It was a very fine show. In a gallery a band with cymbals, horns, harps, and other horrors, opened the proceedings with what seemed to be the crude first-draft or original agony of the wail known to later centuries as "In the Sweet Bye and Bye." It was new, and ought to have been rehearsed a little more. For some reason or other the queen had the composer hanged, after dinner.

After this music, the priest who stood behind the royal table said a noble long grace in ostensible Latin. Then the battalion of waiters broke away from their posts, and darted, rushed, flew, fetched and carried, and the mighty feeding began; no words anywhere, but absorbing attention to business. The rows of chops opened and shut in vast unison, and the sound of it was like to the muffled burr of subterranean machinery.

The havoc continued an hour and a half, and unimaginable was the destruction of substantials. Of the chief feature of the feast-- the huge wild boar that lay stretched out so portly and imposing at the start--nothing was left but the semblance of a hoop-skirt; and he was but the type and symbol of what had happened to all the other dishes.

With the pastries and so on, the heavy drinking began--and the talk. Gallon after gallon of wine and mead disappeared, and everybody got comfortable, then happy, then sparklingly joyous--both sexes,-- and by and by pretty noisy. Men told anecdotes that were terrific to hear, but nobody blushed; and when the nub was sprung, the assemblage let go with a horse-laugh that shook the fortress. Ladies answered back with historiettes that would almost have made Queen Margaret of Navarre or even the great Elizabeth of England hide behind a handkerchief, but nobody hid here, but only laughed-- howled, you may say. In pretty much all of these dreadful stories, ecclesiastics were the hardy heroes, but that didn't worry the chaplain any, he had his laugh with the rest; more than that, upon invitation he roared out a song which was of as daring a sort as any that was sung that night.

By midnight everybody was fagged out, and sore with laughing; and, as a rule, drunk: some weepingly, some affectionately, some hilariously, some quarrelsomely, some dead and under the table. Of the ladies, the worst spectacle was a lovely young duchess, whose wedding-eve this was; and indeed she was a spectacle, sure enough. Just as she was she could have sat in advance for the portrait of the young daughter of the Regent d'Orleans, at the famous dinner whence she was carried, foul-mouthed, intoxicated, and helpless, to her bed, in the lost and lamented days of the Ancient Regime.

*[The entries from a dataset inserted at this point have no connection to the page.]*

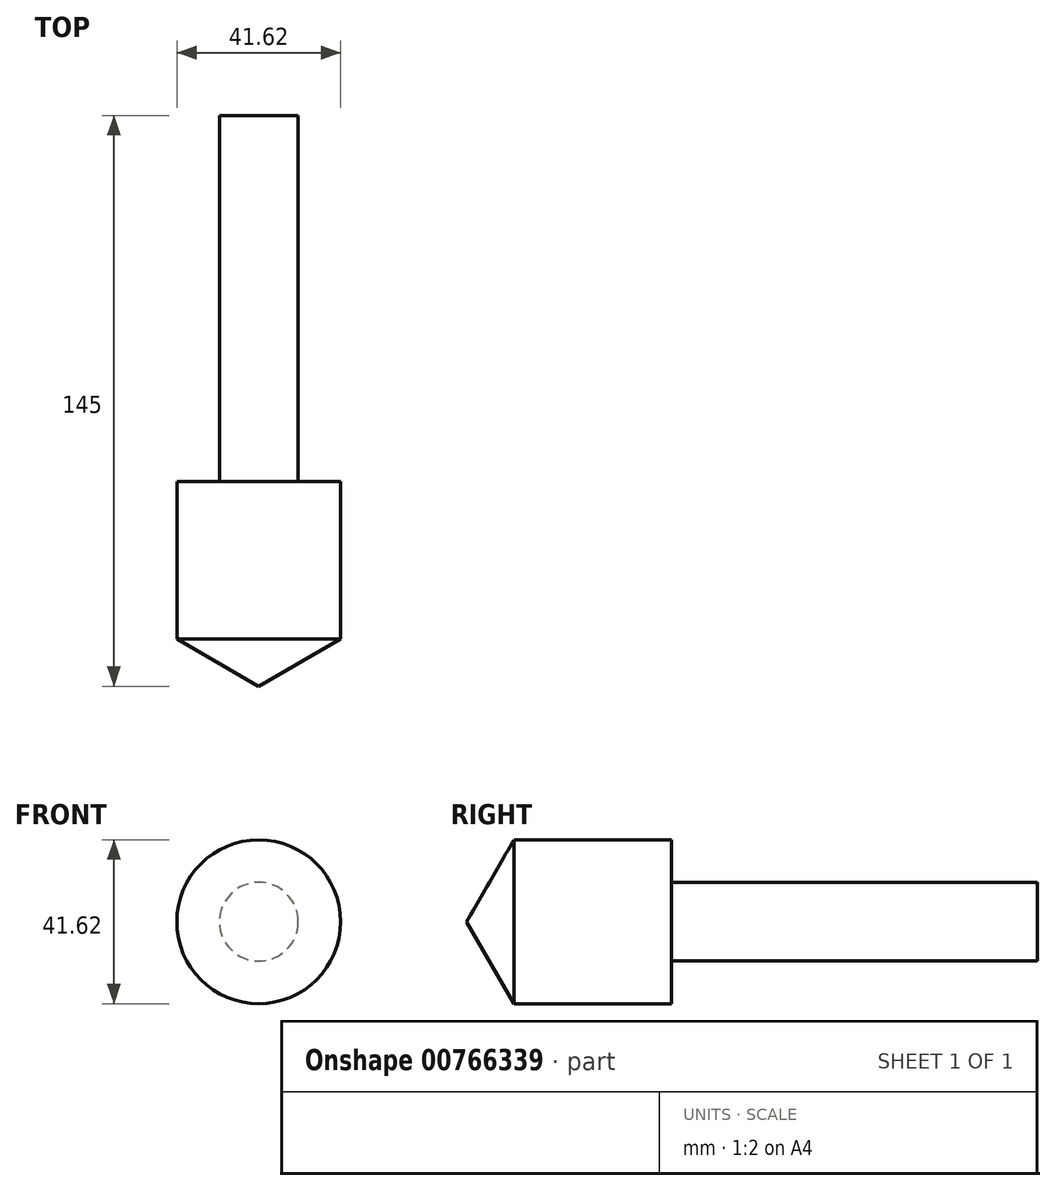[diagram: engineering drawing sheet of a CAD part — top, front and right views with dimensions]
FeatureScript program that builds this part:
annotation { "Feature Type Name" : "Feature", "Feature Type Description" : "" }
export const myFeature = defineFeature(function(context is Context, id is Id, definition is map)
    precondition{}
    {
        {
            var Q0;
            Q0=qCreatedBy(makeId("Top.planeOp"),FACE);
            var sketch = newSketch(context, id + "F0", { "sketchPlane" : qUnion([Q0])});
            skLineSegment(sketch, "E0", {"start": v(-10, 76.07) * mm, "end": v(0, 76.07) * mm});
            skLineSegment(sketch, "E1", {"start": v(-10, 76.07) * mm, "end": v(-10, -16.91) * mm});
            skLineSegment(sketch, "E2", {"start": v(-10, -16.91) * mm, "end": v(-20.81, -16.91) * mm});
            skLineSegment(sketch, "E3", {"start": v(-20.81, -16.91) * mm, "end": v(-20.81, -56.91) * mm});
            skLineSegment(sketch, "E4", {"start": v(-20.81, -56.91) * mm, "end": v(0, -56.91) * mm});
            skLineSegment(sketch, "E5", {"start": v(0, 76.07) * mm, "end": v(0, -68.93) * mm});
            skLineSegment(sketch, "E6", {"start": v(-20.81, -56.91) * mm, "end": v(0, -68.93) * mm});
            skSolve(sketch);
        }
        {
            var Q0;
            Q0 = qSketchRegion(id + "F0", true);
            var Q1;
            Q1=sQuery(id+"F0.wireOp",EDGE,"E5");
            revolve(context, id + "F1", {"surfaceOperationType" : NewSurfaceOperationType.NEW, "entities" : qUnion([Q0]), "axis" : qUnion([Q1]), "revolveType" : RevolveType.FULL});
        }
    });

Suddenly, even while the priest was lifting his hands, and all conscious heads were bowed in reverent expectation of the coming blessing, there appeared under the arch of the far-off door at the bottom of the hall an old and bent and white-haired lady, leaning upon a crutch-stick; and she lifted the stick and pointed it toward the queen and cried out:

"The wrath and curse of God fall upon you, woman without pity, who have slain mine innocent grandchild and made desolate this old heart that had nor chick, nor friend nor stay nor comfort in all this world but him!"

Everybody crossed himself in a grisly fright, for a curse was an awful thing to those people; but the queen rose up majestic, with the death-light in her eye, and flung back this ruthless command:

"Lay hands on her! To the stake with her!"

The guards left their posts to obey. It was a shame; it was a cruel thing to see. What could be done? Sandy gave me a look; I knew she had another inspiration. I said:

"Do what you choose."

She was up and facing toward the queen in a moment. She indicated me, and said:

"Madame, _he_ saith this may not be. Recall the commandment, or he will dissolve the castle and it shall vanish away like the instable fabric of a dream!"

Confound it, what a crazy contract to pledge a person to! What if the queen--

But my consternation subsided there, and my panic passed off; for the queen, all in a collapse, made no show of resistance but gave a countermanding sign and sunk into her seat.